DNA replication is a fundamental biological process where a cell creates an exact copy of its DNA. This process is essential for all living organisms, playing a crucial role in vital functions like cell division, growth, and tissue repair. Every time a cell divides, its complete genetic information must be precisely duplicated to ensure that each new daughter cell receives an identical set of instructions. It is also essential for heredity, ensuring genetic traits pass consistently from one generation to the next.
Initiating the Process: Unwinding the DNA
DNA replication begins with the unwinding of the DNA double helix. This exposes the genetic information contained within the DNA strands. An enzyme called DNA helicase is responsible for this unwinding, breaking the hydrogen bonds that hold the two DNA strands together.

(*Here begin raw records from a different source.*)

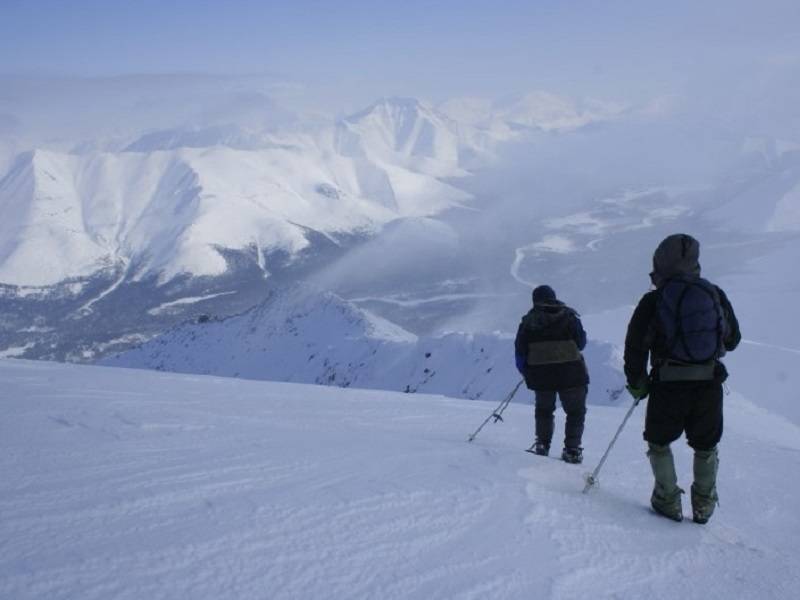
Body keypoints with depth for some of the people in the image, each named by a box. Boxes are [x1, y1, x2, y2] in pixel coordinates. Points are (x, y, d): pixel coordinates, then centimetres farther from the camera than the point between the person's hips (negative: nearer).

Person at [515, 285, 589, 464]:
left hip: (541, 374, 2)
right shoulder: (569, 316, 0)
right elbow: (581, 343, 5)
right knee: (575, 411, 10)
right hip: (570, 372, -2)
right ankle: (572, 449, 1)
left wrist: (525, 371, 16)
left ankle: (542, 444, 19)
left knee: (544, 409, 24)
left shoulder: (528, 321, 3)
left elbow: (520, 350, 3)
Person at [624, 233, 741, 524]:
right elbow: (733, 339, 14)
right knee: (706, 446, 20)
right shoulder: (715, 294, 5)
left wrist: (636, 383, 10)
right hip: (710, 383, 2)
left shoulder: (653, 301, -3)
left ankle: (668, 501, 13)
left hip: (668, 385, -2)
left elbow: (635, 345, -2)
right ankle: (703, 505, 22)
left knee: (659, 442, 17)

As DNA helicase separates the strands, a Y-shaped structure known as the replication fork is formed. This replication fork is where DNA synthesis occurs. To prevent the separated single strands from rejoining, single-strand binding proteins (SSBs) quickly attach to them, stabilizing the unwound DNA.
Preparing for Synthesis: Primer Binding
After the DNA strands are unwound and stabilized, the cell prepares for new DNA synthesis. DNA polymerase, the enzyme that builds new DNA, cannot initiate synthesis from scratch; it requires a starting point.
This starting point is provided by a short segment of RNA called a primer. An enzyme known as primase synthesizes these RNA primers, attaching them to the template DNA strands. These primers offer a free 3′-hydroxyl group, which DNA polymerase can then extend by adding new DNA nucleotides. Primers are necessary for the synthesis of both the leading and lagging strands.
Building the New Strands: Elongation
Elongation is the stage where new DNA strands are synthesized. DNA polymerase, the enzyme involved, moves along the template strands, adding complementary nucleotides. This enzyme builds the new DNA strands exclusively in the 5′ to 3′ direction.
Replication proceeds differently on the two template strands due to their antiparallel orientation. One template strand, oriented 3′ to 5′ towards the replication fork, allows for continuous synthesis of a new strand called the leading strand. Here, DNA polymerase adds nucleotides continuously as the DNA unwinds.
Conversely, the other template strand is oriented 5′ to 3′ away from the replication fork, requiring discontinuous synthesis. On this lagging strand, primase adds multiple RNA primers at intervals. DNA polymerase then synthesizes short DNA segments, known as Okazaki fragments, between these primers.
Each Okazaki fragment is synthesized in the 5′ to 3′ direction, moving away from the replication fork until it reaches the previously synthesized fragment. DNA Pol III is primarily responsible for DNA synthesis during elongation.
Concluding Replication: Ligation and Termination
After new DNA strands are synthesized, the replication process concludes to ensure complete and accurate copies. The RNA primers must be removed. DNA polymerase I removes these RNA primers and fills the resulting gaps with DNA nucleotides.
After the primers are replaced with DNA, small gaps or nicks remain in the sugar-phosphate backbone, particularly between the Okazaki fragments on the lagging strand. An enzyme called DNA ligase then seals these nicks, creating a continuous DNA strand. This ligation creates complete, functional DNA molecules.
Replication terminates when the replication forks meet or when specific termination sequences are encountered. The newly synthesized DNA molecules, each consisting of one original and one new strand (semi-conservative replication), are then complete.